The ordinance proposed by Commissioner Joy Malakoff passed a Land Use Committee hearing late Wednesday with supporters and opponents of the ordinance packing commission chambers to square off against each other in the latest battle over development in Miami Beach. The ordinance now moves to the city commission for discussion before being sent to the planning board.
The new proposed ordinance would reduce the maximum unit size of homes in single-family districts to 45 percent, down from the current 50 percent. With the proposed new regulation, any plans for a 5,000-square-foot home on a 10,000-square-foot lot would have to be reduced by 5 percent to 4,500 square feet. Additionally, lot coverage would be reduced from the current 30 percent to 25 percent in all single-family districts. All areas of a building’s footprint, including covered projections, will count towards lot coverage.
The proposed ordinance comes less than two years after the city reduced unit size for single-family homes from 70 percent to 50 percent. But preservationists say that ordinance has not stopped the demolition of many architecturally significant pre-1942 homes, or the construction of huge new homes that dwarf their neighbors. Miami Beach’s Design Review Board can’t stop the demolition of a pre-1942 home deemed architecturally significant but can only review plans for any new home to be built on the site. Homes designated as historic fall under the authority of the city’s Historic Preservation Board.
Preservationists and many residents of several mid-Beach neighborhoods who have organized in recent months to campaign in support of the proposed ordinance welcomed Wednesday’s vote. Daniel Ciraldo of the Miami Design Preservation League says the ordinance could save some old homes.
“It reduces the incentive to demolish the older homes just for pure profit because you are not going to get as big a home,” he told TRD. “It also ensures that even if homes are demolished, the new homes are a little more in scale in terms of an established neighborhood context.”

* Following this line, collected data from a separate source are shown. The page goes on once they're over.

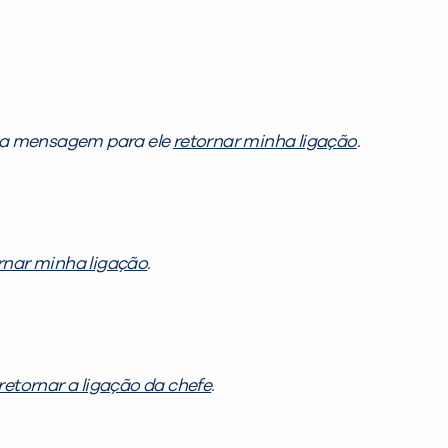
ma mensagem para ele
retornar minha ligação
.
rnar minha ligação
.
retornar a ligação da chefe
.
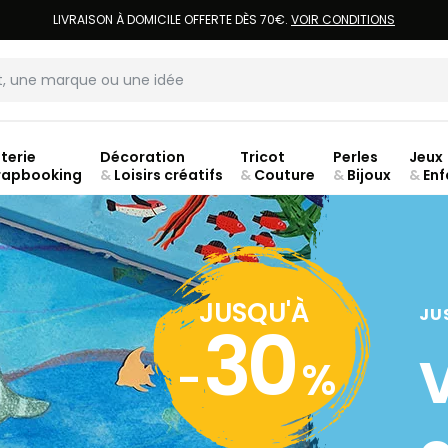
LIVRAISON À DOMICILE OFFERTE DÈS 70€.
VOIR CONDITIONS
terie
Décoration
Tricot
Perles
Jeux
rapbooking
&
Loisirs créatifs
&
Couture
&
Bijoux
&
Enf
Fer
JUSQU'À
JU
30
-
%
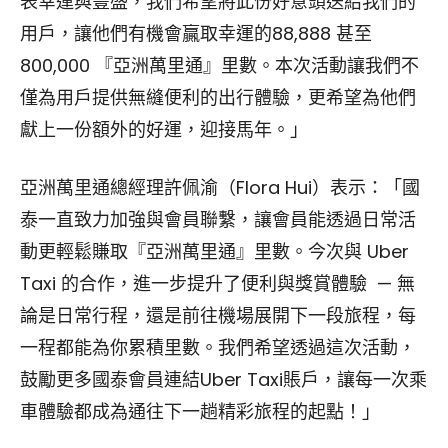
表幸運與豐盛，我們希望將此份好意頭送給我們的
用戶，讓他們有機會贏取幸運的88,888 甚至
800,000 『亞洲萬里通』里數。本次活動讓我們不
僅為用戶提供無縫便利的出行體驗，更希望為他們
獻上一份額外的好運，迎接馬年。」
亞洲萬里通總經理許佩渝（Flora Hui）表示：「國
泰一直致力加強與會員聯繫，讓會員能透過日常活
動更輕鬆賺取『亞洲萬里通』里數。今次與 Uber
Taxi 的合作，進一步提升了便利與獎賞體驗 — 無
論是日常行程，還是前往機場展開下一段旅程，每
一程都能為你累積里數。我們希望透過這次活動，
鼓勵更多國泰會員連結Uber Taxi賬戶，讓每一次乘
車體驗都成為通往下一趟精彩旅程的起點！」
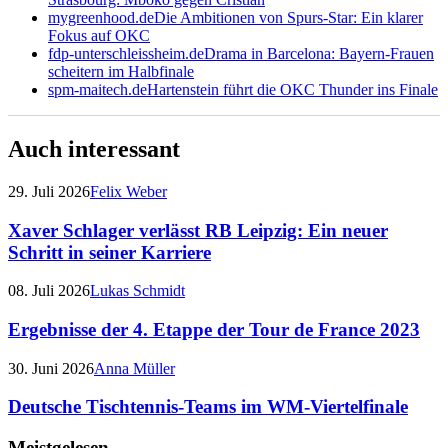
mygreenhood.de
Die Ambitionen von Spurs-Star: Ein klarer
Fokus auf OKC
fdp-unterschleissheim.de
Drama in Barcelona: Bayern-Frauen
scheitern im Halbfinale
spm-maitech.de
Hartenstein führt die OKC Thunder ins Finale
Auch interessant
29. Juli 2026
Felix Weber
Xaver Schlager verlässt RB Leipzig: Ein neuer
Schritt in seiner Karriere
08. Juli 2026
Lukas Schmidt
Ergebnisse der 4. Etappe der Tour de France 2023
30. Juni 2026
Anna Müller
Deutsche Tischtennis-Teams im WM-Viertelfinale
Meistgelesen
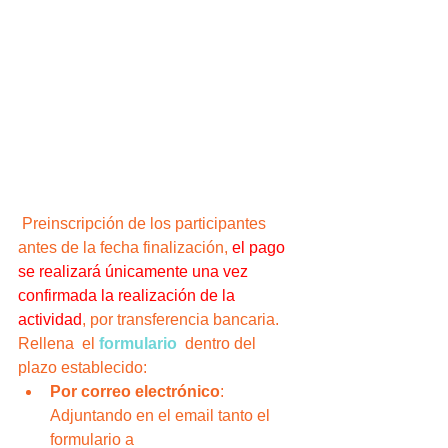
 Preinscripción de los participantes 
antes de la fecha finalización, 
el pago 
se realizará únicamente una vez 
confirmada la realización de la 
actividad
, por transferencia bancaria.
Rellena  el 
formulario
dentro del 
plazo establecido:
Por correo electrónico
: 
Adjuntando en el email tanto el 
formulario a 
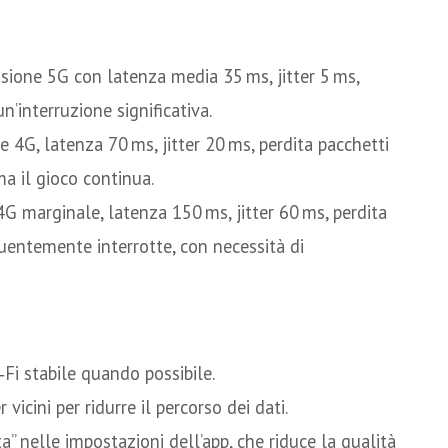
sione 5G con latenza media 35 ms, jitter 5 ms,
n’interruzione significativa.
e 4G, latenza 70 ms, jitter 20 ms, perdita pacchetti
 ma il gioco continua.
4G marginale, latenza 150 ms, jitter 60 ms, perdita
quentemente interrotte, con necessità di
ci
Fi stabile quando possibile.
vicini per ridurre il percorso dei dati.
a” nelle impostazioni dell’app, che riduce la qualità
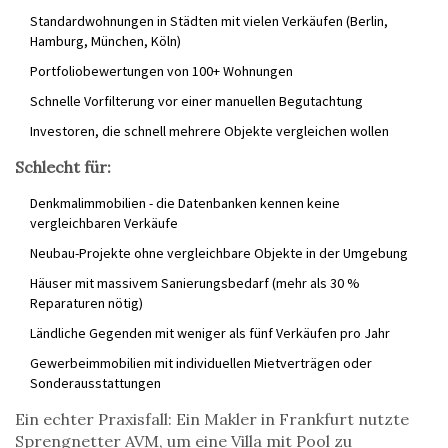
Standardwohnungen in Städten mit vielen Verkäufen (Berlin,
Hamburg, München, Köln)
Portfoliobewertungen von 100+ Wohnungen
Schnelle Vorfilterung vor einer manuellen Begutachtung
Investoren, die schnell mehrere Objekte vergleichen wollen
Schlecht für:
Denkmalimmobilien - die Datenbanken kennen keine
vergleichbaren Verkäufe
Neubau-Projekte ohne vergleichbare Objekte in der Umgebung
Häuser mit massivem Sanierungsbedarf (mehr als 30 %
Reparaturen nötig)
Ländliche Gegenden mit weniger als fünf Verkäufen pro Jahr
Gewerbeimmobilien mit individuellen Mietverträgen oder
Sonderausstattungen
Ein echter Praxisfall: Ein Makler in Frankfurt nutzte
Sprengnetter AVM, um eine Villa mit Pool zu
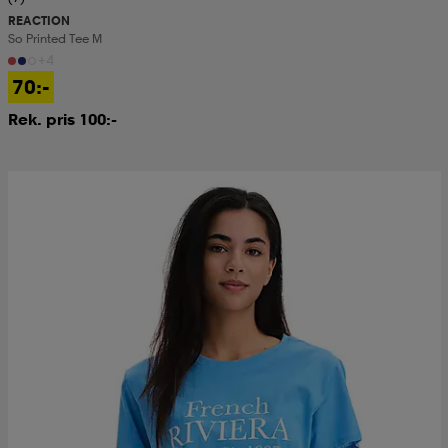
REACTION
So Printed Tee M
+4
70:-
Rek. pris 100:-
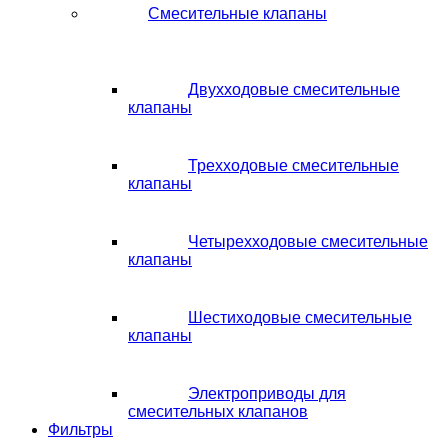
Смесительные клапаны
Двухходовые смесительные
клапаны
Трехходовые смесительные
клапаны
Четырехходовые смесительные
клапаны
Шестиходовые смесительные
клапаны
Электроприводы для
смесительных клапанов
Фильтры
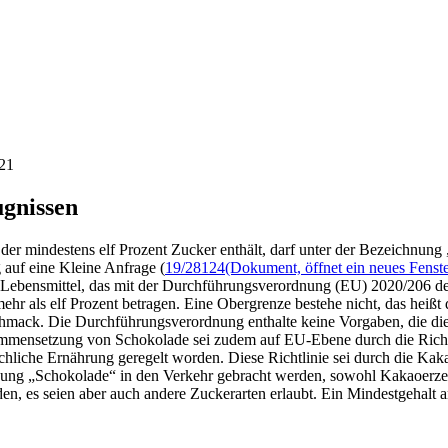
21
gnissen
der mindestens elf Prozent Zucker enthält, darf unter der Bezeichnun
 auf eine Kleine Anfrage (
19/28124
(Dokument, öffnet ein neues Fenste
es Lebensmittel, das mit der Durchführungsverordnung (EU) 2020/206 
hr als elf Prozent betragen. Eine Obergrenze bestehe nicht, das heißt
eschmack. Die Durchführungsverordnung enthalte keine Vorgaben, die d
mmensetzung von Schokolade sei zudem auf EU-Ebene durch die Richt
hliche Ernährung geregelt worden. Diese Richtlinie sei durch die Kak
nung „Schokolade“ in den Verkehr gebracht werden, sowohl Kakaoerzeug
 es seien aber auch andere Zuckerarten erlaubt. Ein Mindestgehalt an 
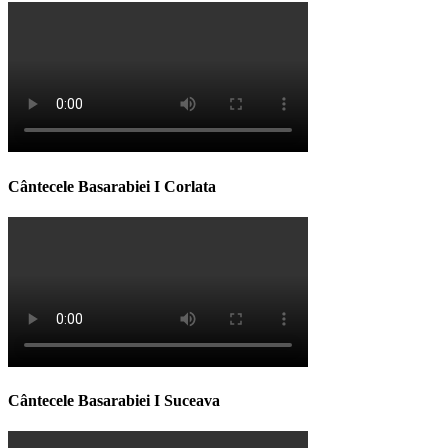
Cântecele Basarabiei I Corlata
Cântecele Basarabiei I Suceava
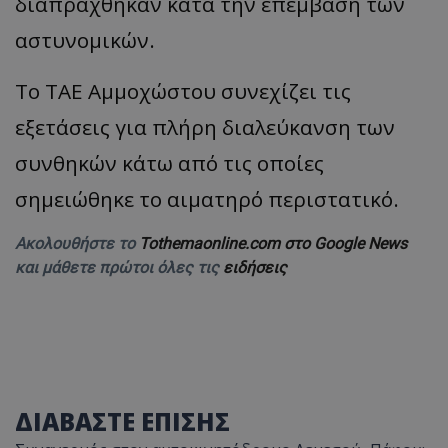
διαπράχθηκαν κατά την επέμβαση των
αστυνομικών.
Το ΤΑΕ Αμμοχώστου συνεχίζει τις
εξετάσεις για πλήρη διαλεύκανση των
συνθηκών κάτω από τις οποίες
σημειώθηκε το αιματηρό περιστατικό.
Ακολουθήστε το
Tothemaonline.com στο Google News
και μάθετε πρώτοι όλες τις
ειδήσεις
ΔΙΑΒΑΣΤΕ ΕΠΙΣΗΣ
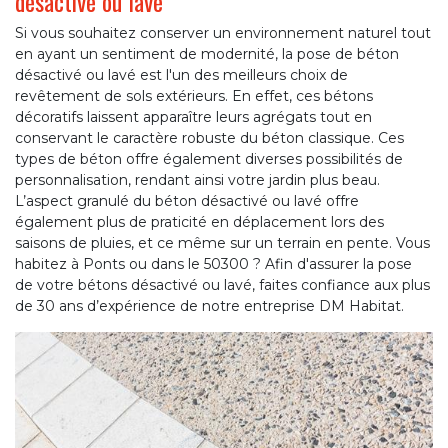
désactivé ou lavé
Si vous souhaitez conserver un environnement naturel tout
en ayant un sentiment de modernité, la pose de béton
désactivé ou lavé est l'un des meilleurs choix de
revêtement de sols extérieurs. En effet, ces bétons
décoratifs laissent apparaître leurs agrégats tout en
conservant le caractère robuste du béton classique. Ces
types de béton offre également diverses possibilités de
personnalisation, rendant ainsi votre jardin plus beau.
L’aspect granulé du béton désactivé ou lavé offre
également plus de praticité en déplacement lors des
saisons de pluies, et ce même sur un terrain en pente. Vous
habitez à Ponts ou dans le 50300 ? Afin d'assurer la pose
de votre bétons désactivé ou lavé, faites confiance aux plus
de 30 ans d’expérience de notre entreprise DM Habitat.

But developers and many homeowners who want to build larger homes on land they own are strongly opposed. Todd Glaser who has built many of the new so called spec-homes in the mid-Beach area says if the new ordinance is eventually approved, it will affect 13 homes he currently is either building or plans to build. He said that two years ago before the 2014 ordinance was passed he could build a 5,250 square foot home on a 7,500 square foot lot. If the new ordinance is passed, he told TRD, he would only be able to build a 3,375 square foot home on that size lot.
“It’s approximately a 25 percent decrease,” he said. “The 5 percent decrease in lot coverage is actually 10 percent of a home, so it is actually double the amount of square footage based on the percentage.”